“Working Together – We’re More Than OK!” 

That was the theme of last week’s National Conference of State Liquor Administrators (NCSLA) annual conference in Oklahoma City. Regulators, counsel for alcohol beverage control boards from across the nation, and other industry representatives gathered to discuss and share ideas around the synergy of modern innovation, technology, and consumer demands. This year’s conference explored topics like public health, direct-to-consumer shipping, modernization, national soda brands entering the alcohol market, and more. Fintech’s Director of Regulatory Affairs, Wendy Turk, led a panel discussing the licensing of third-party delivery services.  

In line with the theme, the point of the conference was a search for common ground across the diverse landscape of alcohol regulation. States could learn from each other how a particular area is managed, what has worked and what hasn’t, and things to consider in the future as new endeavors in the alcohol market call for new regulations.  

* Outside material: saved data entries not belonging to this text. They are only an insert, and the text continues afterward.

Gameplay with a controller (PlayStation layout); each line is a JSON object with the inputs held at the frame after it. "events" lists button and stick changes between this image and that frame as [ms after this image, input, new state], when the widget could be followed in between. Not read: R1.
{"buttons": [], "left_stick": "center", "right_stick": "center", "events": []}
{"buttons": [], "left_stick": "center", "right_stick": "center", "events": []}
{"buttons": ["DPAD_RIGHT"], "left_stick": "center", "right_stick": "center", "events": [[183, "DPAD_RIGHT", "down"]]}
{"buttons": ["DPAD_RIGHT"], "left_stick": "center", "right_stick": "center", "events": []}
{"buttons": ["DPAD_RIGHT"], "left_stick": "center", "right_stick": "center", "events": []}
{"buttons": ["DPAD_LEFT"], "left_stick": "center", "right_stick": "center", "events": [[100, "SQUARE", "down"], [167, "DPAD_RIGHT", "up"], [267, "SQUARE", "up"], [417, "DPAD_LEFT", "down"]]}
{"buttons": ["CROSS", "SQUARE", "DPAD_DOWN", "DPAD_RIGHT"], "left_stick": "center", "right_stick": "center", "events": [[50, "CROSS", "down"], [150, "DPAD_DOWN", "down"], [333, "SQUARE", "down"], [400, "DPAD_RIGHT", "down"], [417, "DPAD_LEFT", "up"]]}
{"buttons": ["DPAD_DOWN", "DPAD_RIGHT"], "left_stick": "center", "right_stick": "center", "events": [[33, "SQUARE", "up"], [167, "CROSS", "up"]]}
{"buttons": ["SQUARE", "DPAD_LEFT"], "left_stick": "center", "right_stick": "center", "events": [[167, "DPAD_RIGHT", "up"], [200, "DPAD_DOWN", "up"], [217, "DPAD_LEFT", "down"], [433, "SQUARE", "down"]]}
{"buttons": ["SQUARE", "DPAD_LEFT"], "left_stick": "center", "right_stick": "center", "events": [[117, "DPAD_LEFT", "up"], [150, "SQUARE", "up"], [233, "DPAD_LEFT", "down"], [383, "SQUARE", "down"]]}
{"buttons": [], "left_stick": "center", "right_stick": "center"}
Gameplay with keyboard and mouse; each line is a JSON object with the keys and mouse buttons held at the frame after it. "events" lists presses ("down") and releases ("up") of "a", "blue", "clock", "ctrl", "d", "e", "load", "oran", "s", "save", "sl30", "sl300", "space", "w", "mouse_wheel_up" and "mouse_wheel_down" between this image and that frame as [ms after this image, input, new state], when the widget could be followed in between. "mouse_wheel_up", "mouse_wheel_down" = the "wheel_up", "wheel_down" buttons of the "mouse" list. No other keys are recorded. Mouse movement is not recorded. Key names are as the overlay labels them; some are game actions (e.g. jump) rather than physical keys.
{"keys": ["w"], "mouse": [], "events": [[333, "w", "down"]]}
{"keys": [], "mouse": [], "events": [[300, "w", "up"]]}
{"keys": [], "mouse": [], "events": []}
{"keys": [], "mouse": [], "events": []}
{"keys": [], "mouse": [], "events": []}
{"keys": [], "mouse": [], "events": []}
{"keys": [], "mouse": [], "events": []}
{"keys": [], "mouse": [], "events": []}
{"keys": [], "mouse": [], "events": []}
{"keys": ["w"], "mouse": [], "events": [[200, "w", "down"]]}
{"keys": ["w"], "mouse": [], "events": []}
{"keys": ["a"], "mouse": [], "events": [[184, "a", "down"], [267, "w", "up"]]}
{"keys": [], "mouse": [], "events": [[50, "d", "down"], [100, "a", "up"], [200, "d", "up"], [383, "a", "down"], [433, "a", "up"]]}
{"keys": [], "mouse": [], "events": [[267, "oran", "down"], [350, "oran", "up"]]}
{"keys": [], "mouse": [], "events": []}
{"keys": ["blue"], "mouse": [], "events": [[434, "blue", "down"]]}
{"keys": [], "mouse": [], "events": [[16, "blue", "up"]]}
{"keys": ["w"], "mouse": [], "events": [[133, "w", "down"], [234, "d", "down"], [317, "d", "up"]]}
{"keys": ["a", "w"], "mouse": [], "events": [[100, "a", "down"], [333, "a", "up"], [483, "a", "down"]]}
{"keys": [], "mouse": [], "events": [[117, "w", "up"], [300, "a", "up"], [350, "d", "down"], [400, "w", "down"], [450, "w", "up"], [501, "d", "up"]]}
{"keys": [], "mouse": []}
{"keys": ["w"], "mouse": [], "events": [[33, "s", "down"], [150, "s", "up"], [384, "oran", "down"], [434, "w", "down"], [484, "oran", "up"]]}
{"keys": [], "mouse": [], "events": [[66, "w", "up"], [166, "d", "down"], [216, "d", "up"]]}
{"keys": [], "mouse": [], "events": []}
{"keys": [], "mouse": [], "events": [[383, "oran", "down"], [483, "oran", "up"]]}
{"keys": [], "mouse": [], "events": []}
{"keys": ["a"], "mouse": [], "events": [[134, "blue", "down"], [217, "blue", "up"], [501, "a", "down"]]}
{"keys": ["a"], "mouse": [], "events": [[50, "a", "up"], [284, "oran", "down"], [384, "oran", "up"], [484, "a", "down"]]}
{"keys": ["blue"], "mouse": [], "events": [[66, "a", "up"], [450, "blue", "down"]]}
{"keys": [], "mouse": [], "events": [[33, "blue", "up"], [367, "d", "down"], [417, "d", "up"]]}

Let’s dive into a recap of the 2023 conference and all it had to offer.  

 

Public Health and Hot Topics in the Industry 

The first panel of the conference focused on the relevance and importance of public health with developments in alcoholic beverages. Kelly Roberson (Center for Alcohol Policy) addressed the crowd with data from a 2023 National Alcohol Regulation Sentiment Survey. According to the Center’s findings, 82% of respondents were satisfied with state-based regulation and the current state of the three-tier system. The survey also found that the majority of respondents prioritized public health and safety over economic development with alcoholic beverages. Other panelists shared their views from their respective states on how they ensure public health is always at the forefront of policymaking.  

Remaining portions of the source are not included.